So before I went to work Saturday I penned him what hopefully has marked the end of my drama between him:
maybe for the time being email will be the best way to communicate for while. And don't worry this one will be a lot shorter than the last. I promise. I'm sorry last night was sort of a disaster. I wasn't ignoring you (entirely) but i'm not going to lie and say i didn't try to keep my distance.I appreciate what you said in your last email and though we express our feelings differently, I know that you feel terrible about what's gone down between us. Subsequently i feel terrible for holding a grudge and being unable to understand your POV. I googled Sub Human and I still don't think I understand what that means but i assume it explains why you see things they way you do. But I happen to be all human, it's just who i am. I feel the way i do, i react on emotion and I want things fixed they way i want them. I'm a selfish prideful human being what can i say. But it doesn't give me the right to be a dick. Up until last night I was hoping everything could be resolved with a simple head nod and hug it out but realistically it's just going to have to work itself out on its own over time and i'm sorry if i'm pushing things. I can't push time and I can't push how we resolve this and I especially can't push you. You're never going to know how i feel, you're never going to know how I think and the same applies to you, I can't pretend to know what your feeling or what your thought process is just because i want to be right about my own.

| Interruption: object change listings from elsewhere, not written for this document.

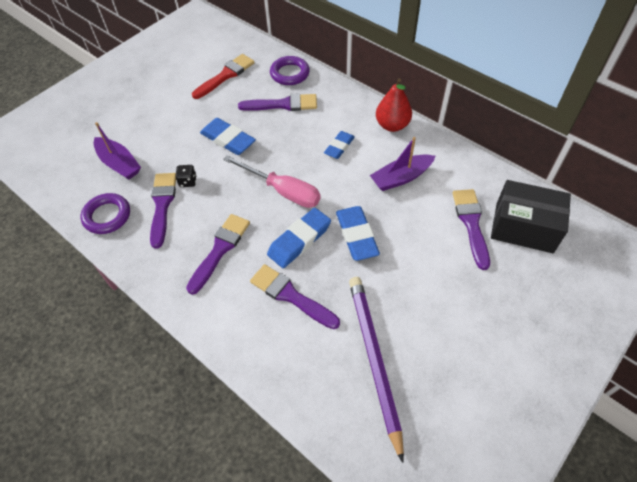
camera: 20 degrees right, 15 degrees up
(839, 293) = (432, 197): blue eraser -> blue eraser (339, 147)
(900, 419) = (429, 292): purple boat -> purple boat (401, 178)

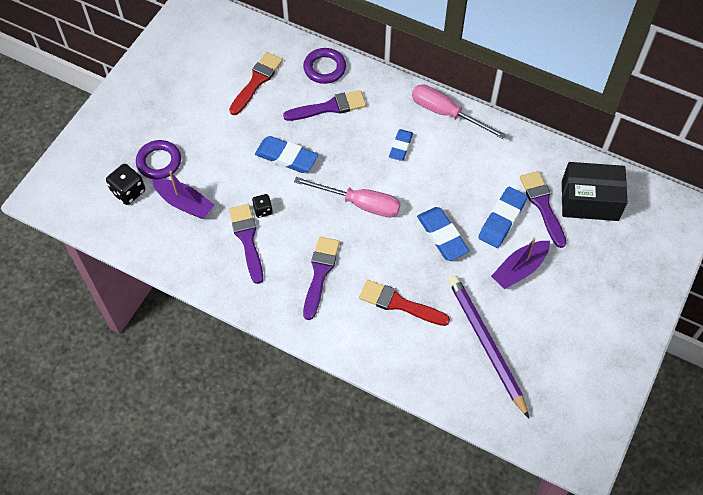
camera: 15 degrees left, 5 degrees up
(74, 146) = (128, 192): none -> black dice
(107, 216) = (197, 260): purple ring -> purple ring (159, 162)
(290, 296) = (399, 304): purple brush -> red brush
(299, 240) = (391, 250): blue eraser -> blue eraser (502, 219)
(392, 125) = (446, 113): red pear -> pink screwdriver
(401, 178) = (468, 170): purple boat -> purple boat (519, 269)

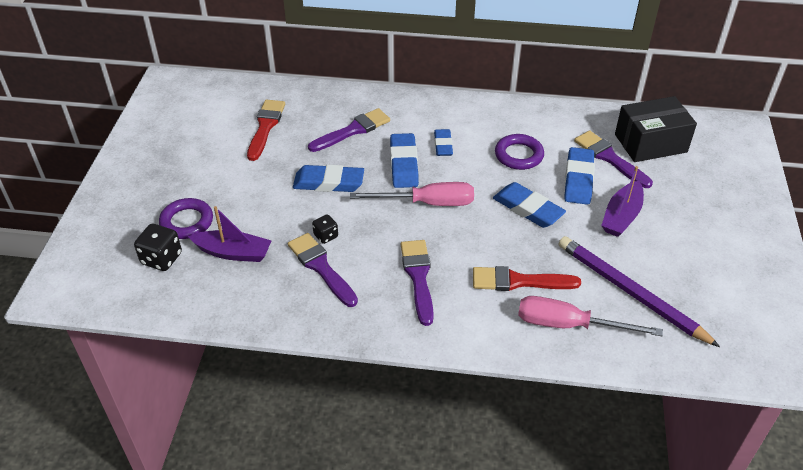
camera: 20 degrees left, 15 degrees down
(324, 68) = (332, 101): purple ring -> purple ring (519, 155)
(357, 157) = (404, 164): none -> blue eraser
(446, 113) = (473, 108): pink screwdriver -> pink screwdriver (569, 325)

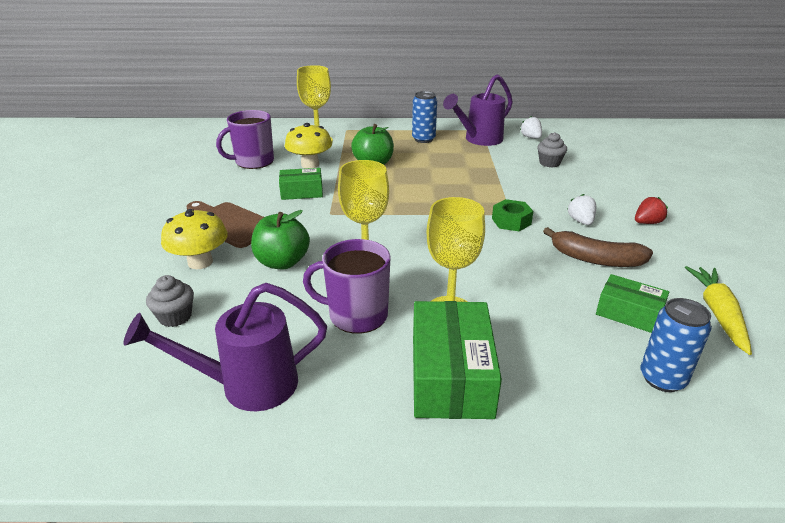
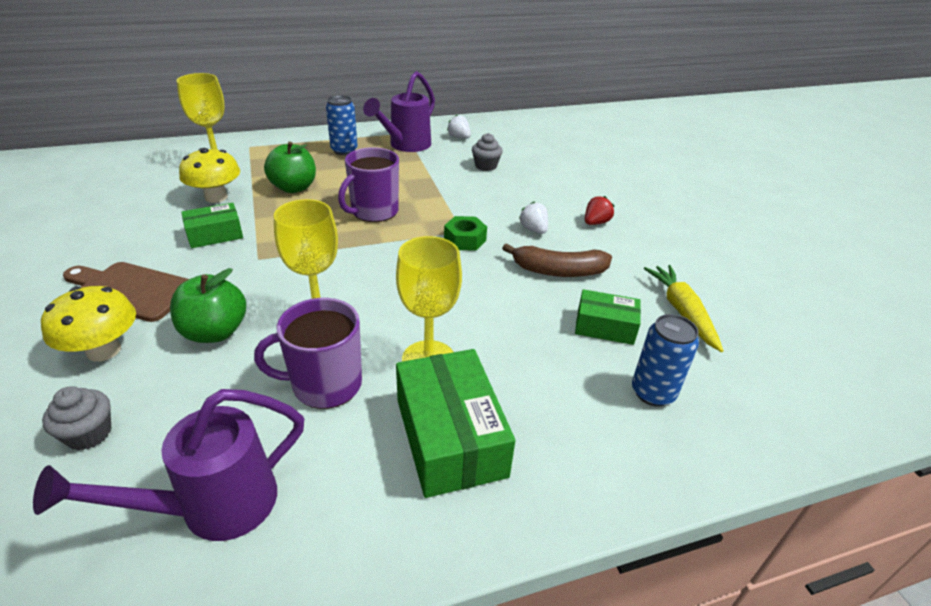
camera: 20 degrees left, 5 degrees up
(253, 162) = (140, 201): purple mug -> purple mug (374, 211)

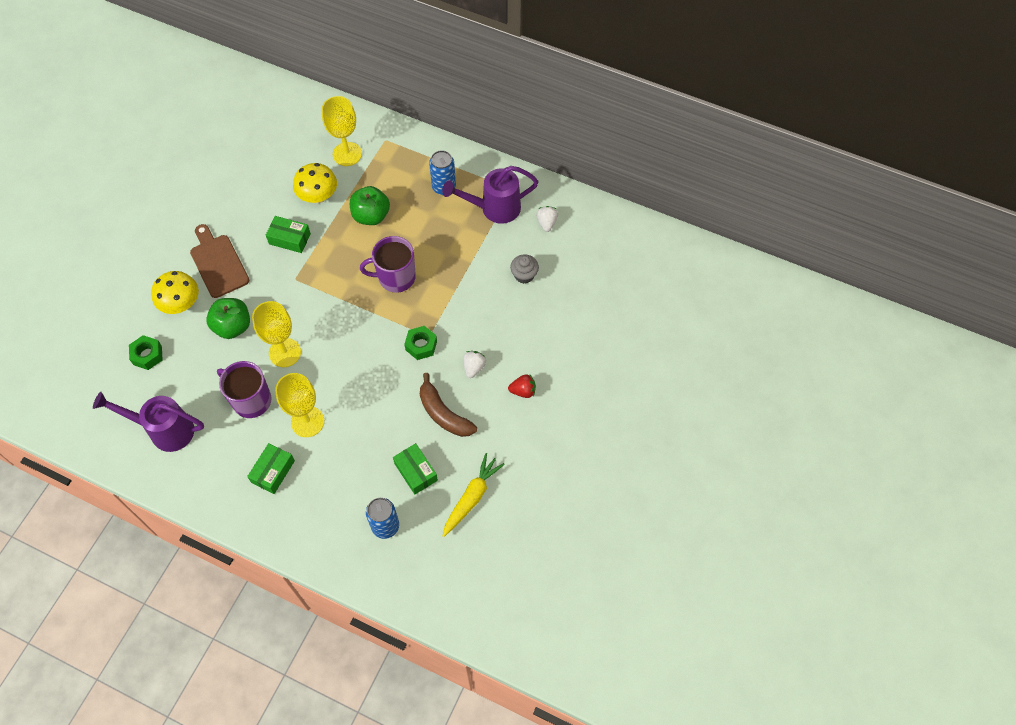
camera: 45 degrees right, 25 degrees up
(89, 434) = (147, 355): grey cupcake -> green nut
(450, 437) = (273, 471): green box -> green box, size x0.59

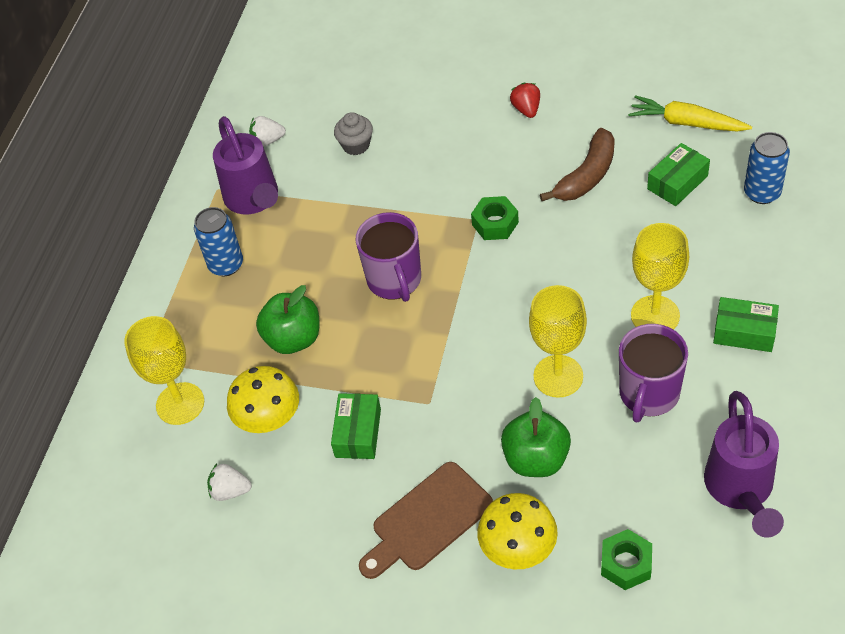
camera: 95 degrees left, 10 degrees down
(474, 367) = (510, 162): white strawberry -> white strawberry (230, 491)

A part of me wants so desperately for things to be normal again that I get upset that its not. It just feels weird not being able to talk to you and go to you like I use to. It's feels abnormal. It feels...dare i say... Sub-normal? But i def don't want work to be our battleground because of this. I respect our friendship more than that and work should be the last place where awkward and tense filled interactions between us occur. We're better than that. So even if our conversations in the next couple of weeks are short and shallow, even if we spend our shifts dodging each other in the aisle and giving wry smiles maybe just for awhile it's what we need. And up until last night I wasn't willing to accept this but it may be for the best. Plus fighting like an old married is embarrassing, lol. It doesn't mean i should be a dick to you and want to hulk smash your face when you sort of do this weird 'well what do you expect' eye roll thing. But it also doesn't mean you should take my silence and aisle dodging for being an asshole. I realize now, that space is probably the best. Maybe for a bit the space between us is necessary, not desired, but necessary. At least until a new normal between us is established.
On Sunday (cause Saturday he spent his whole shift literally avoiding me) I called a verbal truce. I wandered into the back of the store, held my hands up and told him i wasn't there to fight or yell. I just wanted to know if he got my email (he hadn't checked his email in days so no) and then I said I was sorry. Not for the mess that we are in but of how i've been reacting to it. That i know in his weird way he's been trying to apologize to me but that i've been less than receptive because it isn't how i imagined it. I told him that I wasn't sub-human and i'd never understand what that meant but that as a full human i'd have to just accept his attempts and move on.
And with that we ended Rumble in the Bronx gate. I'm not sure what is going to happen next. I am certain how friendship will be greatly altered after this. I know that it won't be the same. But i am okay with this. I'm okay with him being my first mistake. I'm okay with moving on.